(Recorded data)
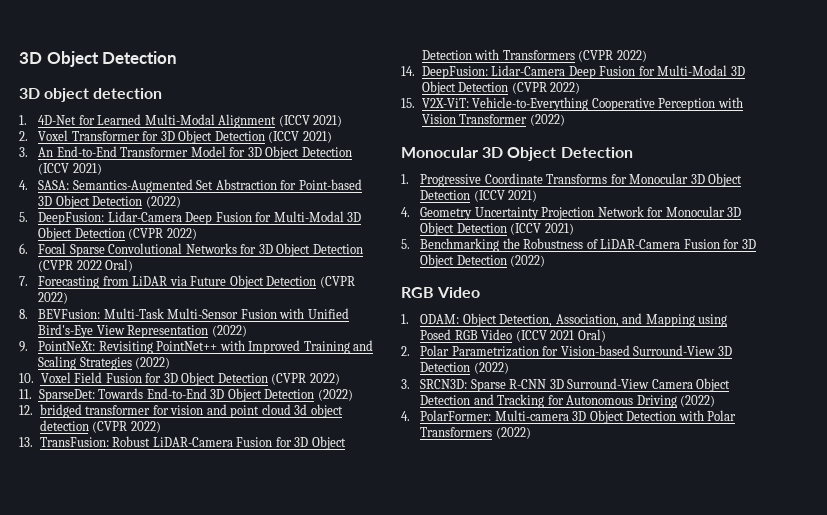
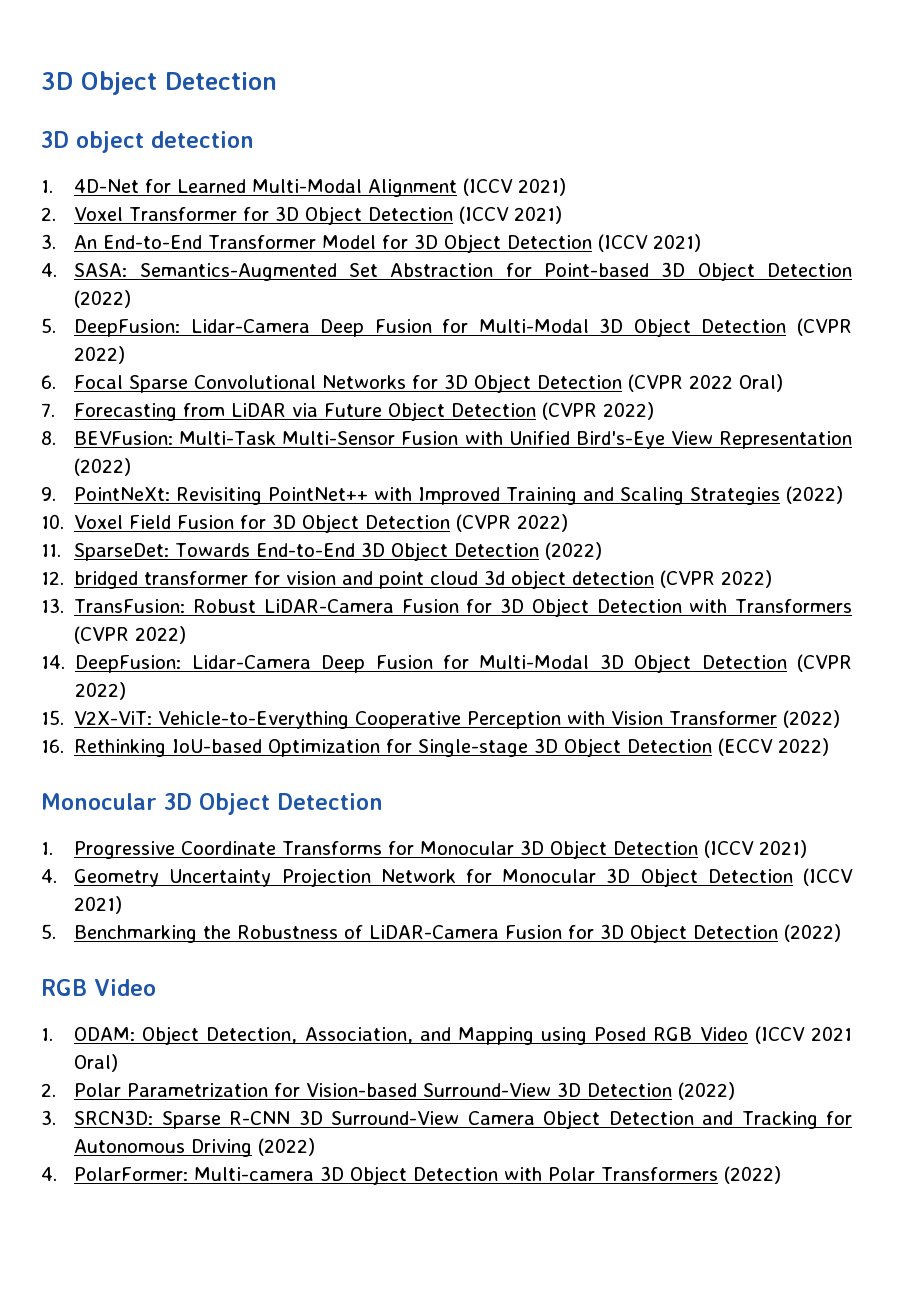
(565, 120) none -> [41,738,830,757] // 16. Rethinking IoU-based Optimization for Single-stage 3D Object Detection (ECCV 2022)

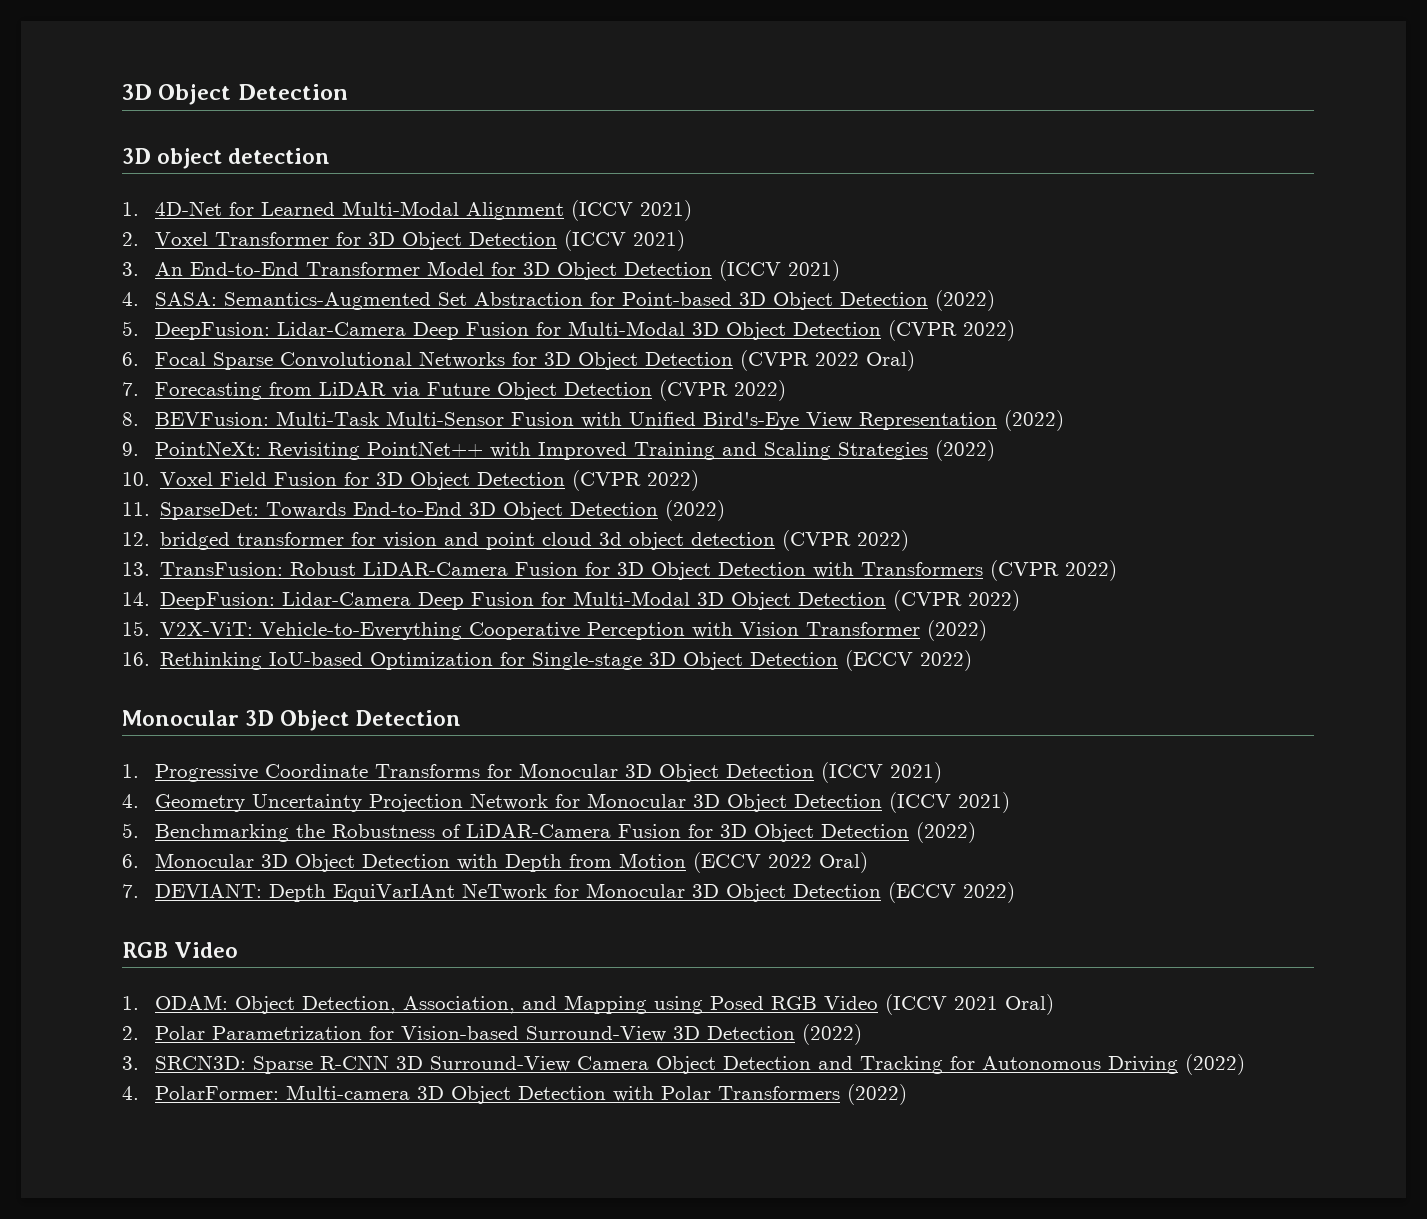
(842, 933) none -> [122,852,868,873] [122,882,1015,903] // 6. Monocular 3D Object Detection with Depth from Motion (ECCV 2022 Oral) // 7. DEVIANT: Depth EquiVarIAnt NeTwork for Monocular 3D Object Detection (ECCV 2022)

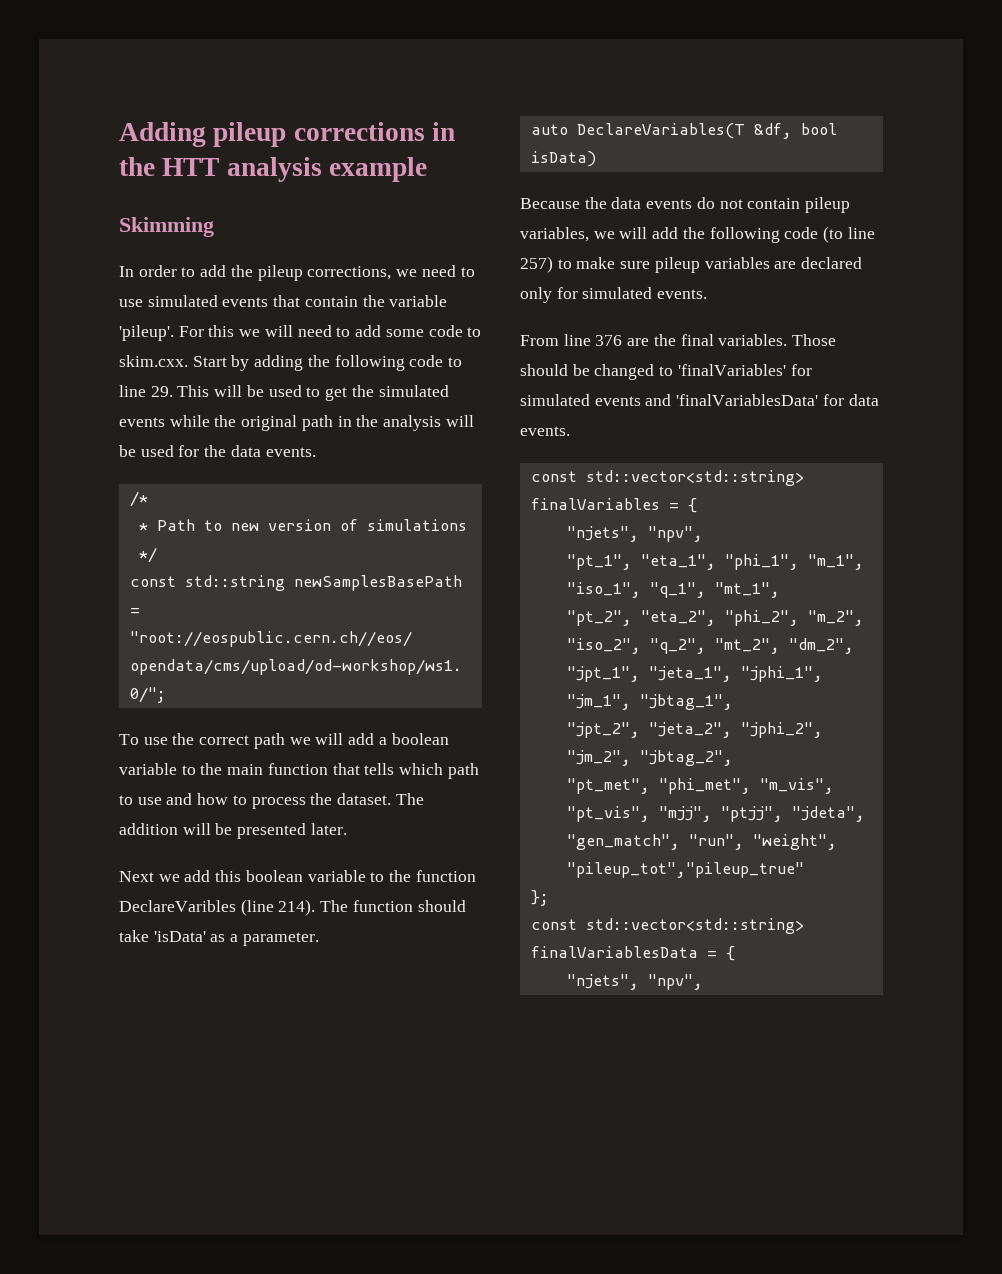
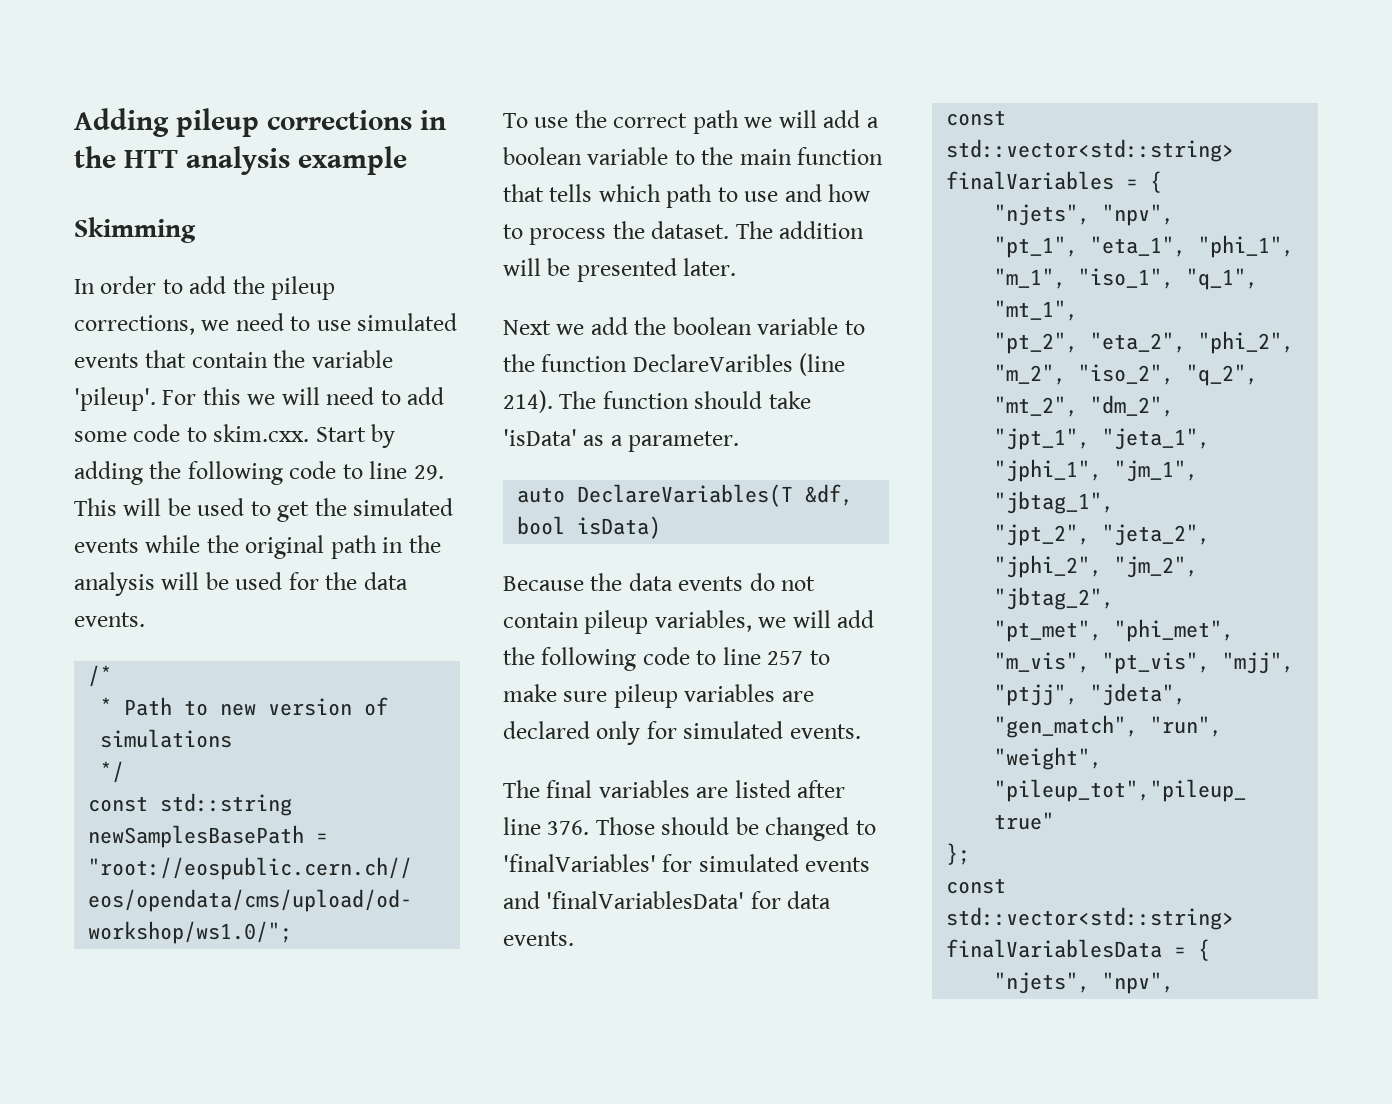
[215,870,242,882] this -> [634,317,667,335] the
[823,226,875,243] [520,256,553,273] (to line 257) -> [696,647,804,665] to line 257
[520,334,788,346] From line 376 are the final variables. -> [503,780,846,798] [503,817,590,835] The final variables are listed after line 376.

* _What the exercise asks_
Your reply should be the full data above, copied exactly, with no pictures in it.

* _Answer section_
(565, 120) none -> [41,738,830,757] // 16. Rethinking IoU-based Optimization for Single-stage 3D Object Detection (ECCV 2022)

(842, 933) none -> [122,852,868,873] [122,882,1015,903] // 6. Monocular 3D Object Detection with Depth from Motion (ECCV 2022 Oral) // 7. DEVIANT: Depth EquiVarIAnt NeTwork for Monocular 3D Object Detection (ECCV 2022)

[215,870,242,882] this -> [634,317,667,335] the
[823,226,875,243] [520,256,553,273] (to line 257) -> [696,647,804,665] to line 257
[520,334,788,346] From line 376 are the final variables. -> [503,780,846,798] [503,817,590,835] The final variables are listed after line 376.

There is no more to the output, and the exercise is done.